Source records:
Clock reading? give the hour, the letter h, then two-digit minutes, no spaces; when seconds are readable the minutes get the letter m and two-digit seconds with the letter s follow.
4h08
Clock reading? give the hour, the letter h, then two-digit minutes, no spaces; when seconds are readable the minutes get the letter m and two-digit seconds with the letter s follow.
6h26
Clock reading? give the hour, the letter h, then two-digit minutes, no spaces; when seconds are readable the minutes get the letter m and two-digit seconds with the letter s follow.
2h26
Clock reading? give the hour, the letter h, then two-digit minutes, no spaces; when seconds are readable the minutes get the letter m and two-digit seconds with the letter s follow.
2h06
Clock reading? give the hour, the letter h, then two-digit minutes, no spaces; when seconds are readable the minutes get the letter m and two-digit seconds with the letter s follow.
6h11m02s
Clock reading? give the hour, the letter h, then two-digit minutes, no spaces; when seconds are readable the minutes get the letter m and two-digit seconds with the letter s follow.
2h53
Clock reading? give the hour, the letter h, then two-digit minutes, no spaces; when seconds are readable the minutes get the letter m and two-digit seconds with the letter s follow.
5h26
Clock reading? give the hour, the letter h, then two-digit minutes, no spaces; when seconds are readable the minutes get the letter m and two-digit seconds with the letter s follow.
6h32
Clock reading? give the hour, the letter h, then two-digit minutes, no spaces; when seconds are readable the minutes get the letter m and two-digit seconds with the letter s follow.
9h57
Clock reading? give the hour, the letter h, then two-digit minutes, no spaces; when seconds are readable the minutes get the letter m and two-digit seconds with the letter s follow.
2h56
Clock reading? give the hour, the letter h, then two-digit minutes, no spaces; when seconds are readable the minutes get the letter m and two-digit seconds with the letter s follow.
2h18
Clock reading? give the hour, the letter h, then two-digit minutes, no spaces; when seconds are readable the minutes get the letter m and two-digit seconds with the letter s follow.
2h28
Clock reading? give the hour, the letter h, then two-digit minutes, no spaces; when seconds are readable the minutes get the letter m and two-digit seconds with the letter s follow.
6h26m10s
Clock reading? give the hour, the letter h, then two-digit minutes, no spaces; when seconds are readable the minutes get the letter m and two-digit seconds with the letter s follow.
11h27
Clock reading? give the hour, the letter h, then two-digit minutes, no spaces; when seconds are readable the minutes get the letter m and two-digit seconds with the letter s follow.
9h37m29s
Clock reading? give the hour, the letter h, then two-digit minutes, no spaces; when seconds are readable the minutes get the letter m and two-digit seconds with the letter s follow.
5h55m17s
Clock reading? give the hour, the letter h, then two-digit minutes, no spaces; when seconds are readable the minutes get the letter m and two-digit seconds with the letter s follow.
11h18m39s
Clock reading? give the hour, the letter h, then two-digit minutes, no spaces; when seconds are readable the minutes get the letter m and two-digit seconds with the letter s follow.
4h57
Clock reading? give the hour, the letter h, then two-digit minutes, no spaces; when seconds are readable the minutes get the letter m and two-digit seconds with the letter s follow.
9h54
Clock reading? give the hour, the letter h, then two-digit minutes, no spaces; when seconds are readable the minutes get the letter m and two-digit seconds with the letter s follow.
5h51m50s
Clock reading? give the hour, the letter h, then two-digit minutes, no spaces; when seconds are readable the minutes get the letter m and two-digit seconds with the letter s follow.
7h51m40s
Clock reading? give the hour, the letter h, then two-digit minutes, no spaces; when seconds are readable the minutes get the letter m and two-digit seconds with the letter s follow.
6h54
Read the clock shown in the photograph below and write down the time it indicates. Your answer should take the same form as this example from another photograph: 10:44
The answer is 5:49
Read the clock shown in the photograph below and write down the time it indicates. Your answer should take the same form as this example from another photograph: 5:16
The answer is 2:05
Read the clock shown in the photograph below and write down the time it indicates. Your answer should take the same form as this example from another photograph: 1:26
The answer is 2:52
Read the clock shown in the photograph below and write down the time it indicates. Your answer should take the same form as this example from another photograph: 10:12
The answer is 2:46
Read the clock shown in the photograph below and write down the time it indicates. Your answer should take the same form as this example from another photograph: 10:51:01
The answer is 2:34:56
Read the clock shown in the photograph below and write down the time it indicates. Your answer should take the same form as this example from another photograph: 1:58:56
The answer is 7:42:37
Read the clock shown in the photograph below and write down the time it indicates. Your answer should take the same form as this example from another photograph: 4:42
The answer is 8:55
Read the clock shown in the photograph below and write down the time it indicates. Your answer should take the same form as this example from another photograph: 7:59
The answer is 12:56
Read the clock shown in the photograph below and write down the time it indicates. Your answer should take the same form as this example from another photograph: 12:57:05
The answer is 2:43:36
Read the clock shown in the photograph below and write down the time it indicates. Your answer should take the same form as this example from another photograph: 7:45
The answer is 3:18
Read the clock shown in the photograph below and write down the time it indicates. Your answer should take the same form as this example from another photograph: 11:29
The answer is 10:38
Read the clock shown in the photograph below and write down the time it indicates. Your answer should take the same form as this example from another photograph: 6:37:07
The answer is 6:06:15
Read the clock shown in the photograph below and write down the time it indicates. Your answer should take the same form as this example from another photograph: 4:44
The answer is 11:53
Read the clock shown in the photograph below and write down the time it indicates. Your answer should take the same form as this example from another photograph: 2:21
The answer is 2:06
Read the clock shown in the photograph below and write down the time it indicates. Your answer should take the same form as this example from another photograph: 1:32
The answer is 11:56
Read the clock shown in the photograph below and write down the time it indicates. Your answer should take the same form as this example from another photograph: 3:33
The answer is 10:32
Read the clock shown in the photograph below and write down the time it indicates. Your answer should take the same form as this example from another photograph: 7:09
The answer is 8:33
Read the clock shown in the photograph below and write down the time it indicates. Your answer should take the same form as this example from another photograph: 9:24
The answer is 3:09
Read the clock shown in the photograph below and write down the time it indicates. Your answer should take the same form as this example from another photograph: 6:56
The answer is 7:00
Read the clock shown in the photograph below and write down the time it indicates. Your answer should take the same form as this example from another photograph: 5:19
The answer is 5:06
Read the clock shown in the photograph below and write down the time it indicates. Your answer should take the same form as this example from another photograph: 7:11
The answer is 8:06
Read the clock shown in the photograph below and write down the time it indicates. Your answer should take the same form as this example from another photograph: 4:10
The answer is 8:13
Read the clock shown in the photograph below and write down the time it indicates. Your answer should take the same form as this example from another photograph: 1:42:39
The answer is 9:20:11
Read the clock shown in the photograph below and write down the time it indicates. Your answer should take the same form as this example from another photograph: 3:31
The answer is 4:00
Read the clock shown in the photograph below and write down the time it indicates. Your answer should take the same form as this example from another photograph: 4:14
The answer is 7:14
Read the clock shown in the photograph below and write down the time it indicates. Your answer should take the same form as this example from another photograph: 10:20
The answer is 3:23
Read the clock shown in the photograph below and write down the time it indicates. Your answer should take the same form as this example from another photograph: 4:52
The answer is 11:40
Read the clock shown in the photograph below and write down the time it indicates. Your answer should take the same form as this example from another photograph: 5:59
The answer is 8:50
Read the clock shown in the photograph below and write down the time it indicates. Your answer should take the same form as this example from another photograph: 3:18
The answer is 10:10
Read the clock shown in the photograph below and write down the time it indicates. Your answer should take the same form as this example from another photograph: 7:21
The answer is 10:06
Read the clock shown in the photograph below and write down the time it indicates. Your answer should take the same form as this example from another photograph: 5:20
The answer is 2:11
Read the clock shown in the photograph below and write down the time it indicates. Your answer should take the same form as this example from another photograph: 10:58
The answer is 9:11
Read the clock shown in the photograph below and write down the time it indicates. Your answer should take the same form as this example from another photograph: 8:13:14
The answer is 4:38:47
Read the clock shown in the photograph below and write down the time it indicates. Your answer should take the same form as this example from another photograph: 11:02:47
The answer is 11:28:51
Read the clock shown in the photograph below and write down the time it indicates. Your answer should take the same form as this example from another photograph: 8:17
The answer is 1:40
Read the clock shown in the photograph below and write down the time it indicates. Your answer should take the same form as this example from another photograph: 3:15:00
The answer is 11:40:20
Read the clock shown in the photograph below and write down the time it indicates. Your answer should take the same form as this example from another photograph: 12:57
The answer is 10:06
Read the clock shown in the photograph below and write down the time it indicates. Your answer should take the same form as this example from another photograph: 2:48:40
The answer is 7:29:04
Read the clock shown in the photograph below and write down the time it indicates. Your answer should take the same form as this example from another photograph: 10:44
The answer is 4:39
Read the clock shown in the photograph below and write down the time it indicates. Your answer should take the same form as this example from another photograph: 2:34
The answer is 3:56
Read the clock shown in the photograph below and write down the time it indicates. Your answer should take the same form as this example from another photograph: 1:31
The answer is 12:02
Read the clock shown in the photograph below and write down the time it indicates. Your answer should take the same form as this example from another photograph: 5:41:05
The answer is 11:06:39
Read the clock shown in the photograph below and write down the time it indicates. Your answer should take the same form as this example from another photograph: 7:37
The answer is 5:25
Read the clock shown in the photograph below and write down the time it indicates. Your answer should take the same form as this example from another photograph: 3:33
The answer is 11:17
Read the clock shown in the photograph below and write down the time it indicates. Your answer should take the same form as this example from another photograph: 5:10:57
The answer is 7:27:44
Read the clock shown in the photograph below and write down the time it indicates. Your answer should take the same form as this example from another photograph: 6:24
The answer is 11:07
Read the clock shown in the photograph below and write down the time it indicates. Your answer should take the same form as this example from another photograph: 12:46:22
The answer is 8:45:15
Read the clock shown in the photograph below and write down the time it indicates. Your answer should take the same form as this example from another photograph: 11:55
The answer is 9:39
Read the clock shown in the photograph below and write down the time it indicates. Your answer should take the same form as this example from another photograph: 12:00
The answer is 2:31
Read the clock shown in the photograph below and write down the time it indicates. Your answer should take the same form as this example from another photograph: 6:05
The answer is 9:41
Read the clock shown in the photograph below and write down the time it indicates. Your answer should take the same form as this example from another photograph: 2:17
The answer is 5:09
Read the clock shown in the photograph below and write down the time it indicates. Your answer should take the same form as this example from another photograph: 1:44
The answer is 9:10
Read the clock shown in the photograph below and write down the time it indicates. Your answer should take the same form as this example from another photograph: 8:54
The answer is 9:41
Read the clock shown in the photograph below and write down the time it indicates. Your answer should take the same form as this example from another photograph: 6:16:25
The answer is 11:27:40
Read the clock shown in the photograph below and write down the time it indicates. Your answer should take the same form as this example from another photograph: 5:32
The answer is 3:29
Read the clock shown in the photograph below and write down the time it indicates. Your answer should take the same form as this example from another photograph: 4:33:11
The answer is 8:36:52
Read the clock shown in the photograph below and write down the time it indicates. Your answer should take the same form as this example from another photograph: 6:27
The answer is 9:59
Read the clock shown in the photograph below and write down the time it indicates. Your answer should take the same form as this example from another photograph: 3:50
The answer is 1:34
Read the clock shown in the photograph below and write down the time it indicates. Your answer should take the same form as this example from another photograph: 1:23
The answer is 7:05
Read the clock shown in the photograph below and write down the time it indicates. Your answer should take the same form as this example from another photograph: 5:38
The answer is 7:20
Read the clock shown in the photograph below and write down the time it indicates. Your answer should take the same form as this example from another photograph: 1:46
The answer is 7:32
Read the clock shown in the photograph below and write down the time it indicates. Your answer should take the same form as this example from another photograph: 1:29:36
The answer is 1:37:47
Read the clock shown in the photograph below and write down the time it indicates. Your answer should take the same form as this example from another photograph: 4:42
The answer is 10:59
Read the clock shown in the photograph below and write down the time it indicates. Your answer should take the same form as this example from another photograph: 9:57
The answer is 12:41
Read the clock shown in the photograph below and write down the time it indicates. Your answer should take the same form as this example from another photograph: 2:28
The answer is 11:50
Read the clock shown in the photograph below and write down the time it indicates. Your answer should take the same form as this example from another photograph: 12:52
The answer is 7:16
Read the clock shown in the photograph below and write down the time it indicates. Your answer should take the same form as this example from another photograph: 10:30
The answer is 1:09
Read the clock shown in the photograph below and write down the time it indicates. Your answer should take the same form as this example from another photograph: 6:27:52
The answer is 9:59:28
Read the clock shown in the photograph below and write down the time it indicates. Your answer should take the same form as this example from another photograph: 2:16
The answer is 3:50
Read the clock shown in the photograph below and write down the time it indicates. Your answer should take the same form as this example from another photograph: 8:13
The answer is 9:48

The problem:
Reproduce the records from the line containing "another photograph: 8:13:14" up to and including the line containing "The answer is 11:40:20", replacing "clock" with "timepiece" throughout and leaving everything else unchanged.

Answer to this task:
Read the timepiece shown in the photograph below and write down the time it indicates. Your answer should take the same form as this example from another photograph: 8:13:14
The answer is 4:38:47
Read the timepiece shown in the photograph below and write down the time it indicates. Your answer should take the same form as this example from another photograph: 11:02:47
The answer is 11:28:51
Read the timepiece shown in the photograph below and write down the time it indicates. Your answer should take the same form as this example from another photograph: 8:17
The answer is 1:40
Read the timepiece shown in the photograph below and write down the time it indicates. Your answer should take the same form as this example from another photograph: 3:15:00
The answer is 11:40:20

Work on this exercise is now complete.